### Instruction
If an entry holds a picture, leave the picture out and copy the rest exactly.

[[ The records open ]]

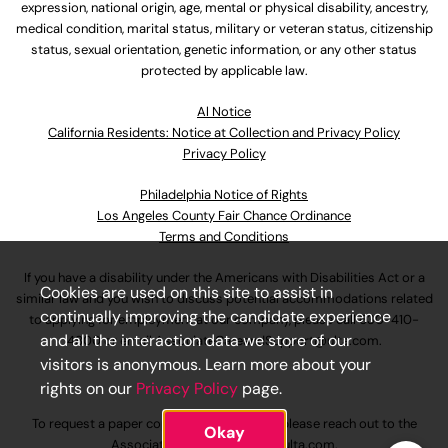
expression, national origin, age, mental or physical disability, ancestry,
medical condition, marital status, military or veteran status, citizenship
status, sexual orientation, genetic information, or any other status
protected by applicable law.
Al Notice
California Residents: Notice at Collection and Privacy Policy
Privacy Policy
Philadelphia Notice of Rights
Los Angeles County Fair Chance Ordinance
Terms and Conditions
If you have a disability under the Americans with Disabilities Act or a
Cookies are used on this site to assist in
similar law and you wish to discuss potential accommodations related
continually improving the candidate experience
to applying for employment at our company, please call
630-410-
and all the interaction data we store of our
4800
or email
AssociateCareandSupport@ulta.com
.
visitors is anonymous. Learn more about your
rights on our
Privacy Policy
page.
To request a paper copy of an application, please reach out to the
Okay
AssociateCareandSupport@ulta.com
.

[[ The records closed ]]

### Your solution
expression, national origin, age, mental or physical disability, ancestry,
medical condition, marital status, military or veteran status, citizenship
status, sexual orientation, genetic information, or any other status
protected by applicable law.
Al Notice
California Residents: Notice at Collection and Privacy Policy
Privacy Policy
Philadelphia Notice of Rights
Los Angeles County Fair Chance Ordinance
Terms and Conditions
If you have a disability under the Americans with Disabilities Act or a
Cookies are used on this site to assist in
similar law and you wish to discuss potential accommodations related
continually improving the candidate experience
to applying for employment at our company, please call
630-410-
and all the interaction data we store of our
4800
or email
AssociateCareandSupport@ulta.com
.
visitors is anonymous. Learn more about your
rights on our
Privacy Policy
page.
To request a paper copy of an application, please reach out to the
Okay
AssociateCareandSupport@ulta.com
.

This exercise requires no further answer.